For those not in the know, BITAC is the industry leading one-on-one meetings and relationship building event. Taking place at the Hotel Del Coronado last week, the 44th BITAC event attracted the ultimate group of insiders and decision makers representing leading and forward thinking companies. And they all came together at BITAC to problem solve, network, sign deals and exchange ideas to move forward the quality of experiences for hotel guests, while adding profits to the bottom line. There’s even time to cut loose, be social and network in a luxurious and relaxed environment. The next can’t miss BITAC will be December 8-10 and focus on upper echelon Owners who will come together at The Breakers in Palm Beach, FL.
But of all events must come to an end and that’s when buyers and suppliers need to nurture those relationships formed during a BITAC event.
At this year’s BITAC P&D West, our attendees made it clear that the pathway to a successful buyer-supplier relationship is one that has no set formula, but changes from person to person. People want to be communicated with in many different ways.
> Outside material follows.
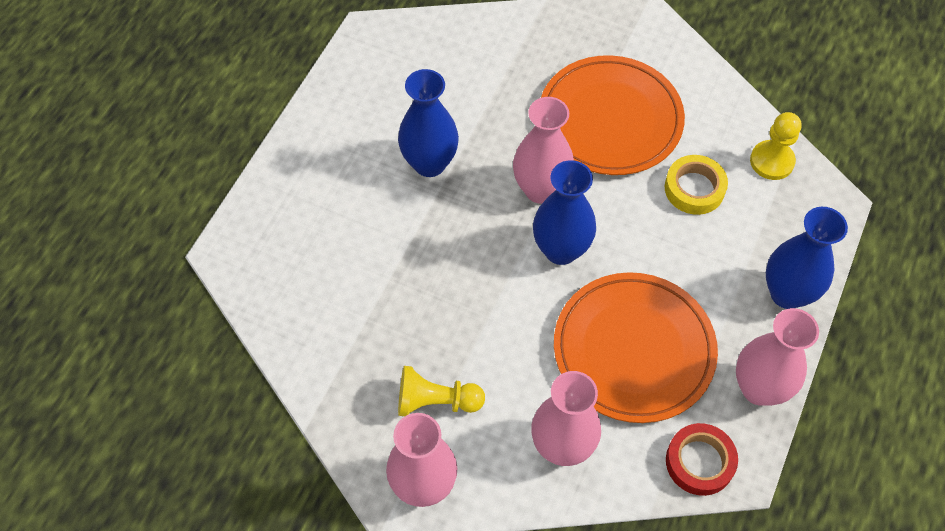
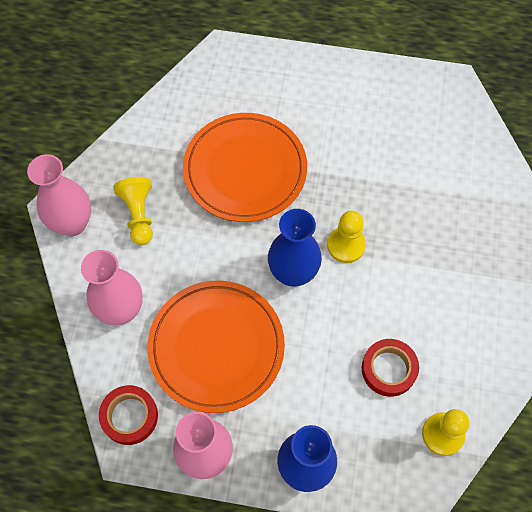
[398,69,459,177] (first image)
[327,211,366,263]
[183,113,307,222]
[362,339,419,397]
But it is not just the method in which you communicate such as phone or email, but how the message is being delivered.
Alan Wagener, Director of Purchasing with Best Western International, said suppliers do a good job, but there is always a better way for suppliers to make an impression.
“I am continually impressed in the quality of supplier’s knowledge. It is hard to tell what buyers need and we are usually busy. I think [suppliers] need to be specific on what they are trying to accomplish and should always be prepared with a few opening lines and have something to follow up with,” said Wagener.
Jim Guenthner, Director of Purchasing for the BITAC host property Hotel Del Coronado, said suppliers are not always prepared with the right solutions when making a sales appeal. “Suppliers need to buyer’s needs before providing a solution. They can forge the relationship by presenting ‘needs’ products. A buyer does not want to waste time going through pages of products that they don’t need,” said Guenthner noting that it’s waste of everyone’s time when a supplier is not properly prepared.
Plus, in our opinion a supplier that doesn’t do their homework or ask the right questions will always be at a disadvantage compared to suppliers that spend the extra time doing proper research. I have a similar situation when it comes to my job as editor when public relations “professionals” do not research the focus of Hotel Interactive. Why would I want to work with someone that doesn’t show interest in what my career focus is all about? There are plenty of folks I can work with and so many great stories to be told it is easy to ignore the foolish. OK, I am stepping off the soapbox now.
“Buyers want to know full story, they are more educated,” said Manoli Sargetakis, Principal of Silver State, a company specializing in textiles. “The world is full of beautiful products which makes it hard to stand out to buyers so we ask the buyers what works for them when researching. Plus you need to have a lot face-to-face contact and more personalized emails.”
“It is so important to try to learn about your client prior to presentation of products. You have to go online and do research,” said Myrna Ulerio, A&D Liaison/Business Development with Lefroy Brooks USA.
That sort of attitude makes perfect sense. And to do otherwise means missing sales opportunities.
Here is another great tip from, Steve ‘Spice’ Spicer, Senor Executive, Hospitality Division N.A., Procter & Gamble. “A supplier has to have balance between leveraging technology, using body language and frequent/respectful communication. I also have found that LinkedIn is becoming a great tool for communication. You also have to be a fans of branding and look for opportunities and situations that come up and look toward their branding for solutions you can fill,” said Spicer.